— What to do —
Within the records below, repeat each line exactly but keep every picture out of the copy.

(Beginning of Input data)

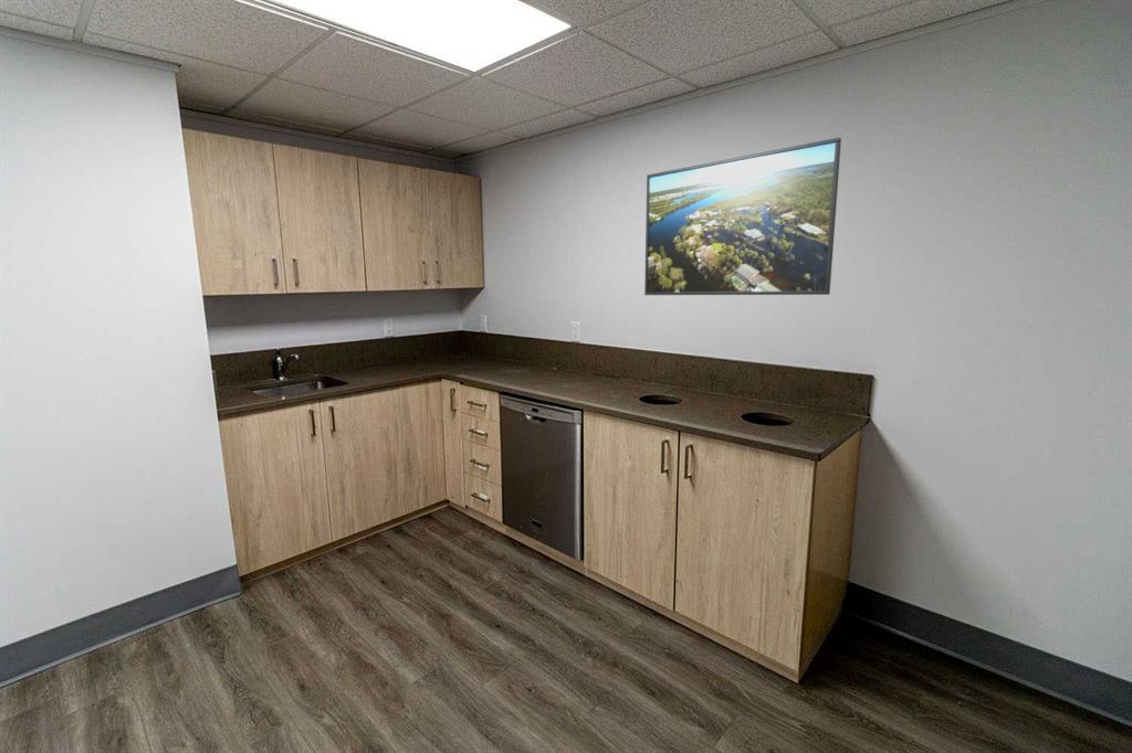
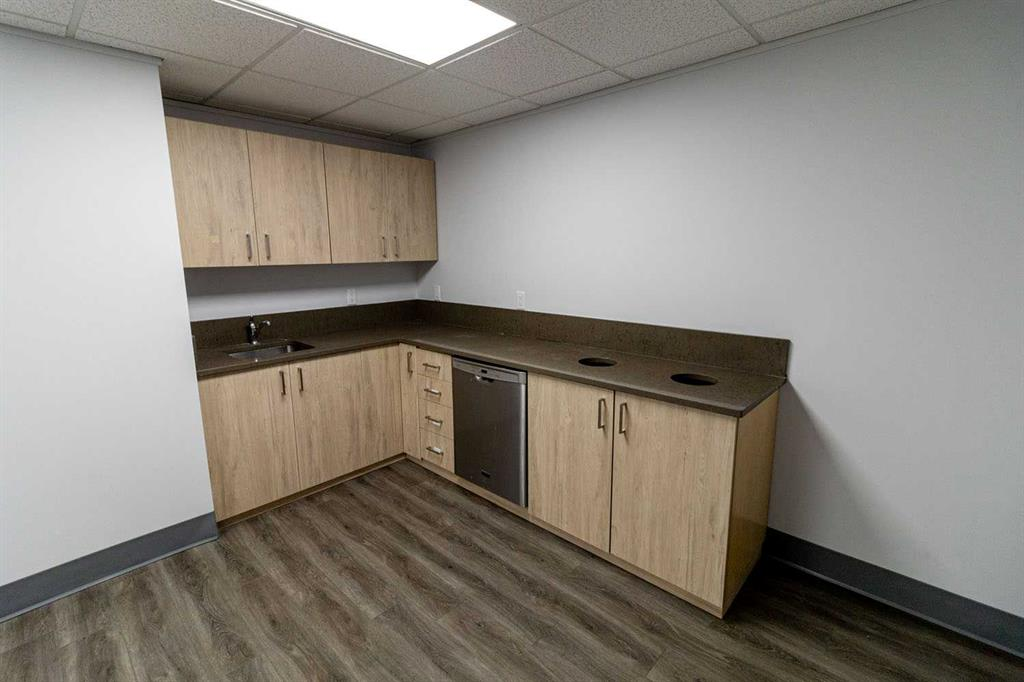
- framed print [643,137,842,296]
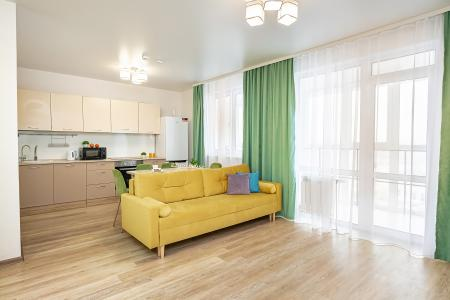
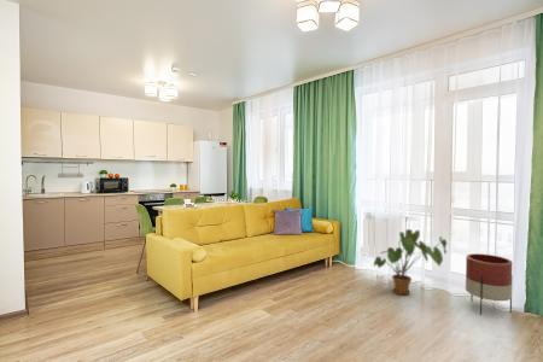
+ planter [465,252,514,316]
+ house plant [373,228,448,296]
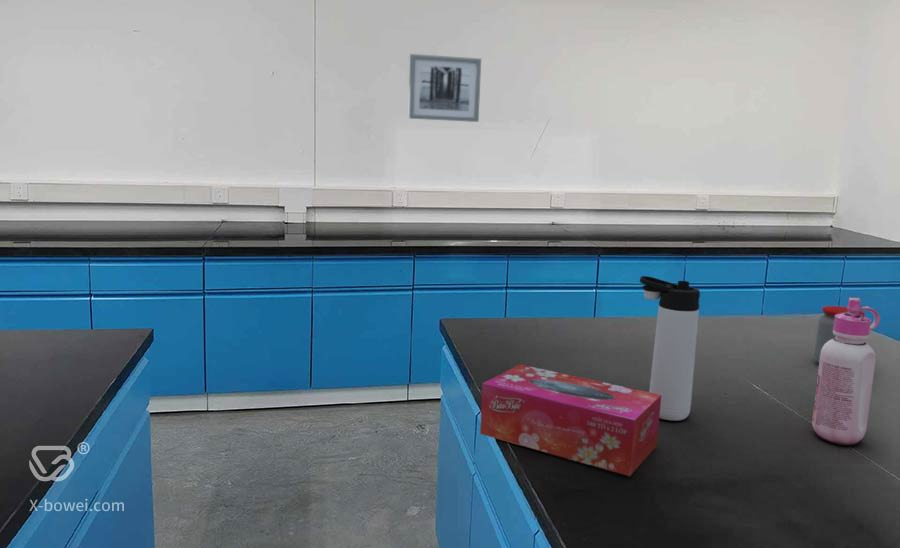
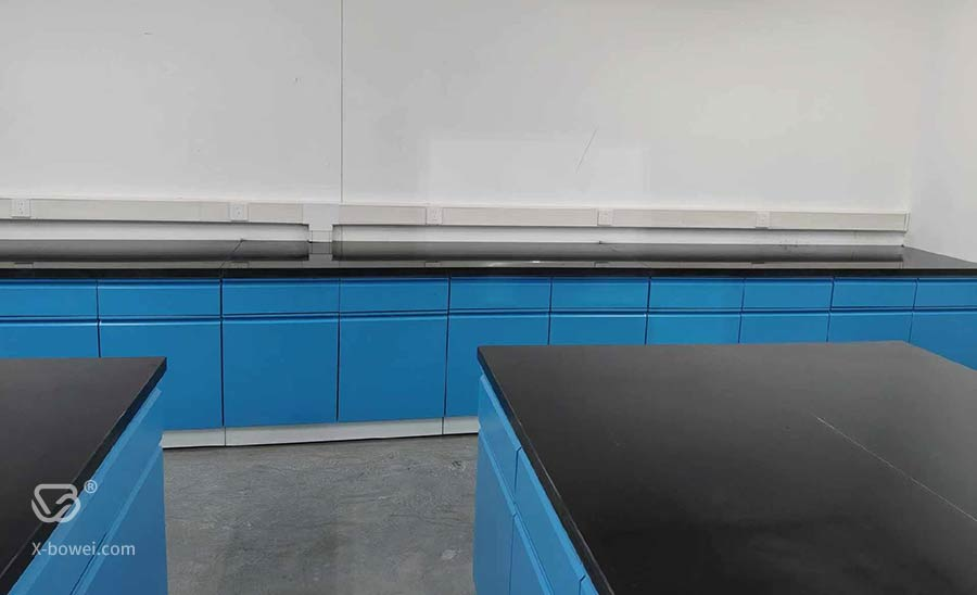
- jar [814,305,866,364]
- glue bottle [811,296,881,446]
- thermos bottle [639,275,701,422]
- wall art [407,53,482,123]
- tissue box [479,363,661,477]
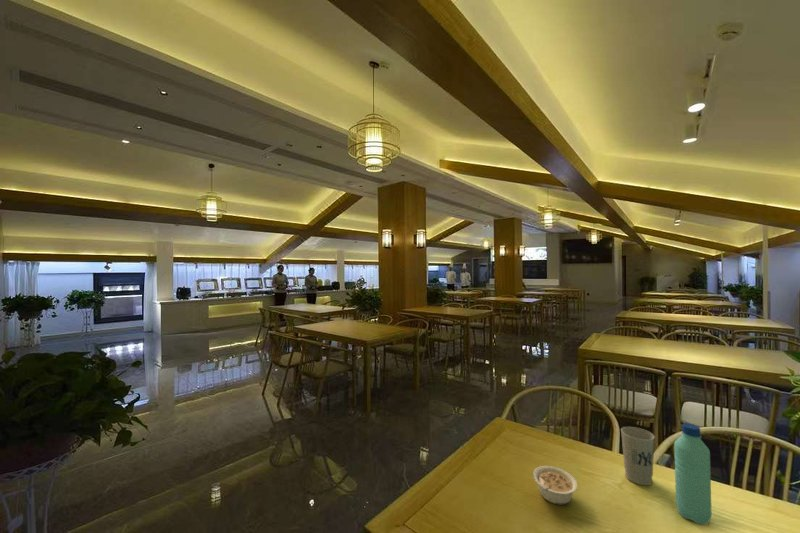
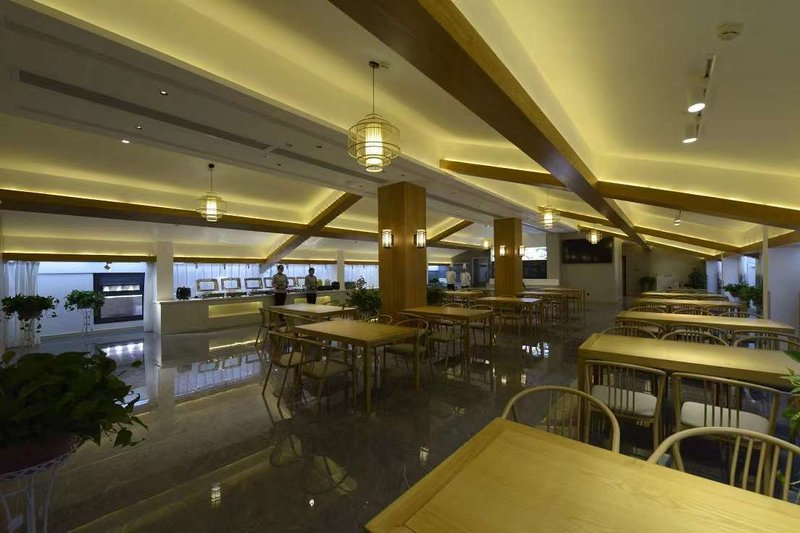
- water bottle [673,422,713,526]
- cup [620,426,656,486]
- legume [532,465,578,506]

(End of Input data)

— Answer to this task —
- framed print [643,137,842,296]
+ planter [465,252,514,316]
+ house plant [373,228,448,296]
- jar [814,305,866,364]
- glue bottle [811,296,881,446]
- thermos bottle [639,275,701,422]
- wall art [407,53,482,123]
- tissue box [479,363,661,477]
- water bottle [673,422,713,526]
- cup [620,426,656,486]
- legume [532,465,578,506]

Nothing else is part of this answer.